In Jim Collins’ book How the Mighty Fall, Collins gives the five steps that most companies go through on their way from success to failure. The second stage is the “undisciplined pursuit of more”.
This is the stage of decline where the company becomes successful and starts to believe that anything they do will turn to gold. No idea is a bad one! Expand, expand, expand! These companies spread themselves too thin across too many (unproven) ideas, while not tending to the thing that brought them their initial success. They effectively kill the Golden Goose.
Ideas are hard. They’re easy to generate, but hard to filter and even harder to finish.
I try to swing for the “sweet spot” in the idea distillation process:
- Capture every idea
- Mercilessly pare the list down
This is incredibly hard to do, and takes practice. Mostly, because ideas are sneaky.

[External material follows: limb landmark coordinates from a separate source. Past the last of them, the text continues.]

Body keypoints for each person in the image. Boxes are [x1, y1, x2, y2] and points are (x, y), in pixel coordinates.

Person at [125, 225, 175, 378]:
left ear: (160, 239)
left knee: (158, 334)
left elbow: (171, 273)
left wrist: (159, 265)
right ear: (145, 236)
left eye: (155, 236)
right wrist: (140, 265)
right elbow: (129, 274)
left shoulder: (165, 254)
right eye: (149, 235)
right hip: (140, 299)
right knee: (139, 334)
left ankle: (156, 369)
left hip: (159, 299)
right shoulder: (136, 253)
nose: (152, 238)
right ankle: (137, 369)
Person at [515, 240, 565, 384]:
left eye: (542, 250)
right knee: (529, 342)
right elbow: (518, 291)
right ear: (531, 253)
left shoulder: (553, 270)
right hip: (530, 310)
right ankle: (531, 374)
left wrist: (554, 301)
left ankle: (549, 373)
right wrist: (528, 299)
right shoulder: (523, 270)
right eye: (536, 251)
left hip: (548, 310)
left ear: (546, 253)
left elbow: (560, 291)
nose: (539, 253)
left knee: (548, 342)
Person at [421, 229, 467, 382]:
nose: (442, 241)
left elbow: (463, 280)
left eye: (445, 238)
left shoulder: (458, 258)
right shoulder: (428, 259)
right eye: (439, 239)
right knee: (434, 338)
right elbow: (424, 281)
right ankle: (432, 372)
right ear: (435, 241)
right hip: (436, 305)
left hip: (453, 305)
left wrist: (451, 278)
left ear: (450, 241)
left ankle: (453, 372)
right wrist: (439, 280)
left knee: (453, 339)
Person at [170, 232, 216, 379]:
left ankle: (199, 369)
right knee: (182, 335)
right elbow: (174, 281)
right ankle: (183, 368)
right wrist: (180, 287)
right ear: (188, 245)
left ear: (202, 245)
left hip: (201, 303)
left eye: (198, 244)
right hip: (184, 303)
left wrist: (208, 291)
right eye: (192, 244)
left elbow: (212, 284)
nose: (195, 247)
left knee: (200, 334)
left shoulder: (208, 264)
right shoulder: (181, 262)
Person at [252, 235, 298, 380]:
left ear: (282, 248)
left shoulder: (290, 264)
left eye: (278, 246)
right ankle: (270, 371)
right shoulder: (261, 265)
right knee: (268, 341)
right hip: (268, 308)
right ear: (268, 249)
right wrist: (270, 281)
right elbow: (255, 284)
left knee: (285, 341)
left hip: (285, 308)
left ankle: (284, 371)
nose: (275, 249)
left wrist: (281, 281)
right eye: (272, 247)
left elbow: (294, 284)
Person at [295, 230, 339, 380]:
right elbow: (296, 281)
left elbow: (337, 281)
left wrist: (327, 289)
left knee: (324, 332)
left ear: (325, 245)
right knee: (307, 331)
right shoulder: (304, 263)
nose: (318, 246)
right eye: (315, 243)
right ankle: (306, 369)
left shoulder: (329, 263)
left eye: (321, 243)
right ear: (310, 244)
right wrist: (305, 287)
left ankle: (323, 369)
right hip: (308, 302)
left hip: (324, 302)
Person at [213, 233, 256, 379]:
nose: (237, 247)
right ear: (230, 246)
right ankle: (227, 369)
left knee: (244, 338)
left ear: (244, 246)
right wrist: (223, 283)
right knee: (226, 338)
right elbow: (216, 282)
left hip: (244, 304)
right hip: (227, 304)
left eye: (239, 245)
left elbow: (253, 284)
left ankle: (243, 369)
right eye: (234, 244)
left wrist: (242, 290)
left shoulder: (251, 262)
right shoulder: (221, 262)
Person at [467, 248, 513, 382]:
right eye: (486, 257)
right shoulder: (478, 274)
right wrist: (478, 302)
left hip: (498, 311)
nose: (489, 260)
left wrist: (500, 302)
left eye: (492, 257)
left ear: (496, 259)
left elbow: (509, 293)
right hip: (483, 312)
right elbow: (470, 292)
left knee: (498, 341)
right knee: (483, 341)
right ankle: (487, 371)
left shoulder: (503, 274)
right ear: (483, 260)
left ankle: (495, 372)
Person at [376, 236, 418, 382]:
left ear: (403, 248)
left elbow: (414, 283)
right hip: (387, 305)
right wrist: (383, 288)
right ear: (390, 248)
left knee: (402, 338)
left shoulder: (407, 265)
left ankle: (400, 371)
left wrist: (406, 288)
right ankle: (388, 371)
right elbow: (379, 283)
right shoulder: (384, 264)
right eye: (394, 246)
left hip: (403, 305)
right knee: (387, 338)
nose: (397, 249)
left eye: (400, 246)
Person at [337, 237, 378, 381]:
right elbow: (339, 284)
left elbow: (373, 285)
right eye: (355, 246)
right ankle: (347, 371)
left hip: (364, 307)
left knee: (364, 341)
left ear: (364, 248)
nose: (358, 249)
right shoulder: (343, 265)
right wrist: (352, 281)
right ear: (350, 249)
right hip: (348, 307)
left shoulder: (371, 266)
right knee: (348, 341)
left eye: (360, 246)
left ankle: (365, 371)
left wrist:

Most ideas start out innocently enough: They look “really easy” or “won’t take much time”. The worst is when a really good idea is deemed “a gold mine!”.
(Have you ever noticed how people never talk about the process of building gold mines? You need transportation, lots of manpower, financial backing, workers, managers, oh, and copious amounts of dynamite. And that’s just breaking ground. It’s not easy.)
Nobody wants to admit that finding the gold is often the easiest part.
Scott Belsky, (the guy who knows how to make ideas happen), believes that having too many ideas is detrimental. In fact, his team only spends 1% of their time generating new ideas. An intern at Behance was saddened to discover that her time there probably wouldn’t be spent generating new ideas at all.
- “Our eager intern was clearly disappointed when she realized that we spend less than 1% of our time generating ideas. As our founder explained to her mid-way through her time in the office, ‘if anything, we have a surplus of ideas. Excess ideas are our greatest cost. What we need is fewer ideas.’ In addition, our intern observed that the team essentially lives in ‘execution mode.’ Not much fun.”
This business of taking on too much and trying too many ideas is easily my Achilles heel. I’m guessing it’s many of yours too.
So how do you combat the idea generation addiction? Or do you? I think there are many ways to tackle this, and I’d love to hear your take.